PROMPT:
Rewrite the entries starting at the line containing "The value of SetupCosts" and ending at the line containing "To the nearest", changing "Gross Profit" to "Net Revenue" and keeping everything else the same. Omit the pictures from your answer.

RECORDS SHOWN:
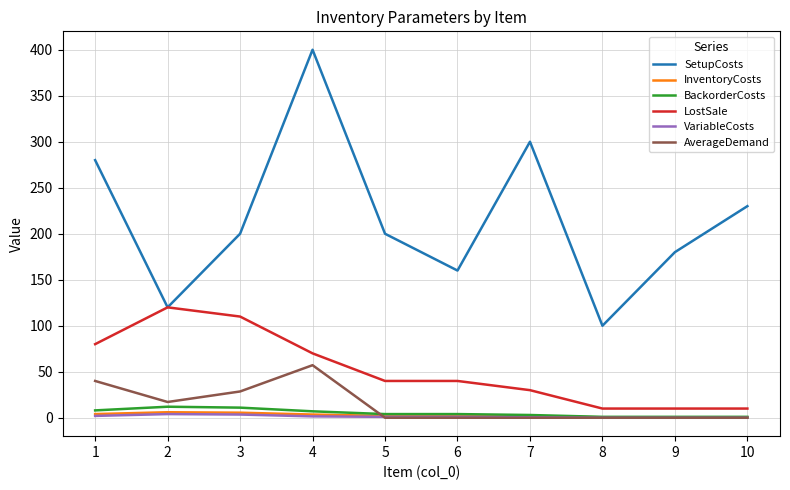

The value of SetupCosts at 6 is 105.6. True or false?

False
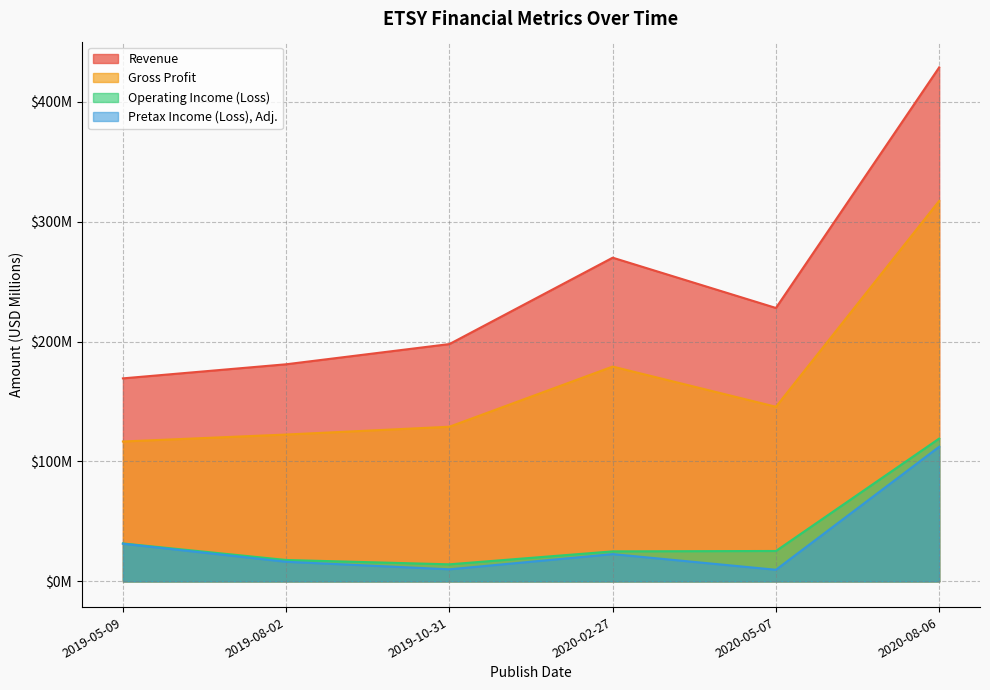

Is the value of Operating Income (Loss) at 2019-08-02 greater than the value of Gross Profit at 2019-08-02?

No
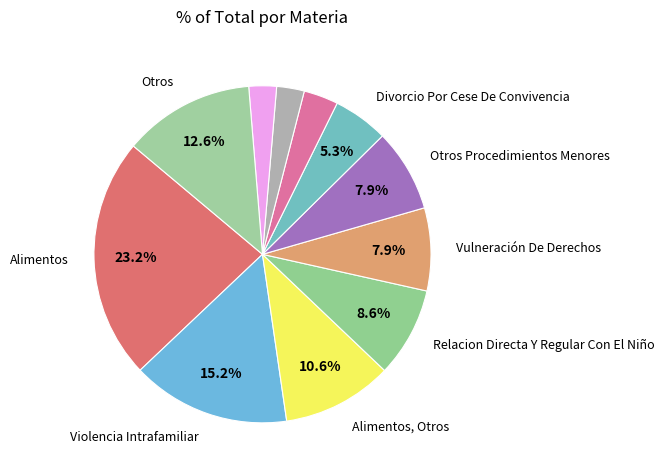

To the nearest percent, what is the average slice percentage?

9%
...
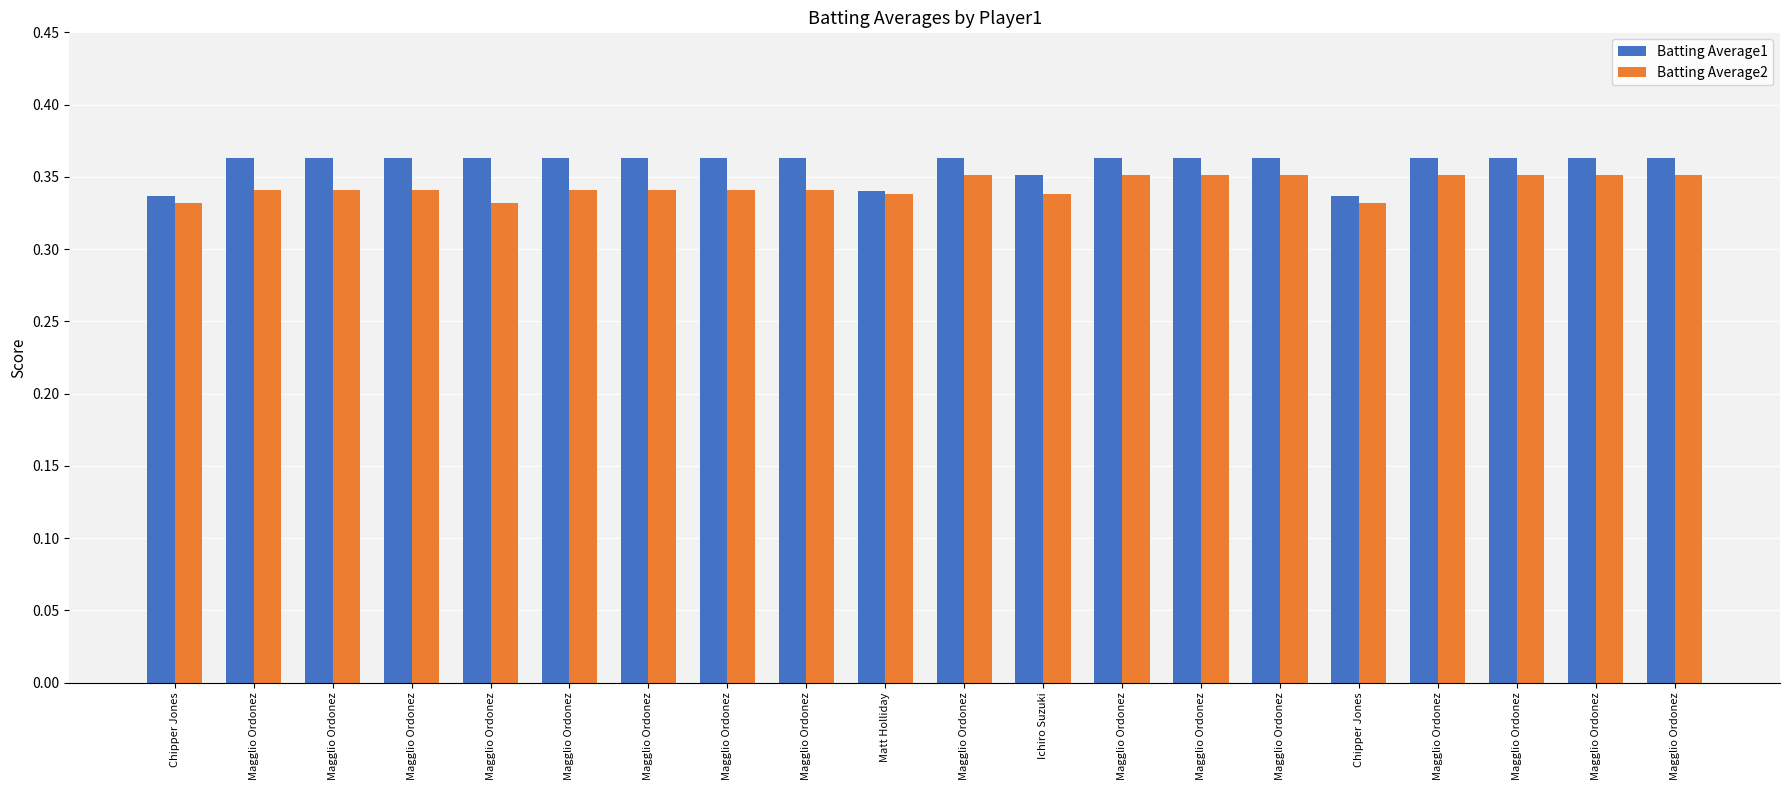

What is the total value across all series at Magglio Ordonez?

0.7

SOLUTION FOR THIS TASK:
The value of SetupCosts at 6 is 105.6. True or false?

False

Is the value of Operating Income (Loss) at 2019-08-02 greater than the value of Net Revenue at 2019-08-02?

No

To the nearest percent, what is the average slice percentage?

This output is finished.